No existe conclusión explicita alguna sobre Eros, el amor o el deseo en sus páginas, porque de hecho eso supondría atentar abiertamente contra la propia concepción del libro. Pero que no sea explícita no significa que no exista. Antes de abordar ese problema, volvamos un momento sobre los versos de Safo.
γλυκύπικρον ἀμάχανον ὄρπετον
(Amor) bestia dulciamarga contra la que no se puede luchar
Contra el amor es imposible luchar. Es soberano ante la razón, existe siempre como algo que nos conduce más allá de nosotros mismos, por lo cual no podemos deshacernos de él; hasta aquí, no existe contradicción alguna con la interpretación de Aristófanes. El problema sigue con γλυκύπικρον. Como insiste Carson una y otra vez, no es que sea dulce y amargo, ni siquiera agridulce, sino que es dulce y amargo al mismo tiempo. En el amante existen ambos estados a la vez. No existe pasado, presente o futuro en el amor; el que ama lo hace de forma originaria, sabe que su amor es eterno y seguirá amando a la otra persona incluso si las circunstancias vitales hacen que se separen, porque sabe de sí mismo que es una persona completa. No necesita estar con el otro para que su vida tenga sentido, pero quiere estar con él. Es una bestia contra la que no se puede luchar porque no elegimos a quien amar, pero si esa bestia es «dulciamarga» es porque vive más allá del tiempo, la lógica o la razón.
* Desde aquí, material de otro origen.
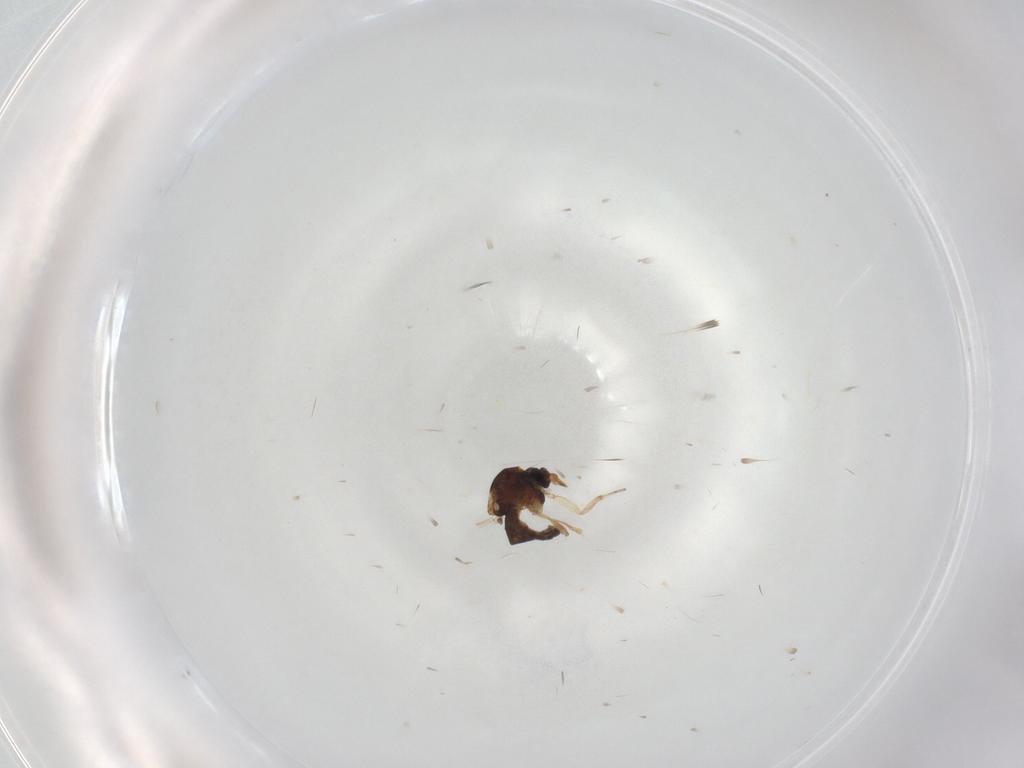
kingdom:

El deseo no implica poseer aquello que no tenemos, si no descubrimos en el misterio mismo de estar deseando. Bajo esa luz nueva, los versos de Safo resuenan con una nueva voz más bella, menos siniestra: el amor es una bestia porque carece de cualquier rasgo humano —no es racional, no está atado al tiempo — , gobernando sobre nuestros sentimientos, pero también porque nos lleva más allá de nuestros límites. El amor no trata sobre convertirse en alguien completo, sino de trascender nuestros propios límites. De ir más allá de nuestro ego.